However, the light beam may be out of focus with the information storage layer of the optical disc, or off the target track on the optical disc, for some reasons. That is to say, the ability of the optical disc drive to gain access to a target location on the optical disc (which will be referred to herein as the “access performance” of the optical disc drive) may deteriorate in numerous situations. Thus, conventional optical disc drives try to minimize such deterioration in access performance by various techniques. Note that “to gain access to a target location on an optical disc” means to read out desired information from, or to write arbitrary information on, the target location on the information storage layer as used herein.

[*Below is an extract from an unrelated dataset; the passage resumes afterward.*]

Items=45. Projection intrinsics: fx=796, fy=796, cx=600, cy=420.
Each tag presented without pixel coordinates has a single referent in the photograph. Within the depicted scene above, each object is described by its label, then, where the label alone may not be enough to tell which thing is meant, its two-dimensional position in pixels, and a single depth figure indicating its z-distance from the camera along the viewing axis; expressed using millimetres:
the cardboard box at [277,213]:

For example, Japanese Laid-Open Publication No. 2002-140825 discloses a technique of allowing focus jumps only in focus-jumpable areas of an optical disc by collecting management data about the past focus jumps. That is to say, if the optical disc has an area in which an attempted focus jump failed due to a vertical deviation of the optical disc, then that area is classified as a non-focus-jumpable area. On the other hand, Japanese Laid-Open Publications No. 2002-157750 and No. 2003-22545 disclose a technique of starting to correct a spherical aberration when or before a focus jump from a first recording layer to a second recording layer is carried out.

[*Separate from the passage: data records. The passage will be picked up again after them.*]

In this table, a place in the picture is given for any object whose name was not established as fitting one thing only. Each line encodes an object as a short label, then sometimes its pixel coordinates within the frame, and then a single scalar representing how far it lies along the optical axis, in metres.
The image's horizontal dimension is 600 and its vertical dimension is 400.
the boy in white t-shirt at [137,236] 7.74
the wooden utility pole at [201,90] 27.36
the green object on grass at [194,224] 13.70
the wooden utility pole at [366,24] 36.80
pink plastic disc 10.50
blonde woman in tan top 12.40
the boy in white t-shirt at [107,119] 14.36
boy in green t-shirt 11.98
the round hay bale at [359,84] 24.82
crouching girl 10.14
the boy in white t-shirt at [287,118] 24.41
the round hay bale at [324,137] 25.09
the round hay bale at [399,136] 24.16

In recent years, demands on optical discs with an even higher density or with a further increased capacity have been on the rise. Optical discs with a transparent layer thickness of 0.6 mm have been popularized. To read such optical discs, optical disc drives including a light source that emits a light beam with a wavelength (which will be referred to herein as a “light source wavelength”) of 650 nm and an objective lens with a numerical aperture (NA) of 0.6 are now on the market. However, to further increase the density and capacity of optical discs, the transparent layer thickness of the optical disc needs to be further decreased from 0.6 mm to 0.1 mm, for example. On the other hand, when the transparent layer thickness of optical discs is decreased, the objective lens of the optical disc drive needs to have an NA that is greater than 0.6 and the light source thereof needs to emit a light beam with a wavelength that is shorter than 650 nm. Thus, research and development is now carried on to achieve an NA of 0.85 and a light source wavelength of 405 nm.
However, if the objective lens of the optical disc drive has its NA increased and the light source thereof has its wavelength decreased to catch up with the increase in the density and capacity of optical discs, then the optical disc drive may have significantly deteriorated access performance. For example, if the access performance of the optical disc drive is significantly affected by a spherical aberration to be caused by the variation in the transparent layer thickness of optical discs or a vertical deviation (e.g., a flutter) occurring while the optical disc drive is accessing a target location on an optical disc, then the optical disc drive cannot perform the focus and tracking controls accurately enough solely by the conventional techniques. In particular, a spherical aberration caused on a beam spot is proportional to the fourth power of the numerical aperture NA. Accordingly, even if the variation in the transparent layer thickness remains the same, an increase in NA from about 0.6 to about 0.85 changes the spherical aberration greatly. Thus, it is impossible to avoid the deterioration in access performance by the conventional techniques.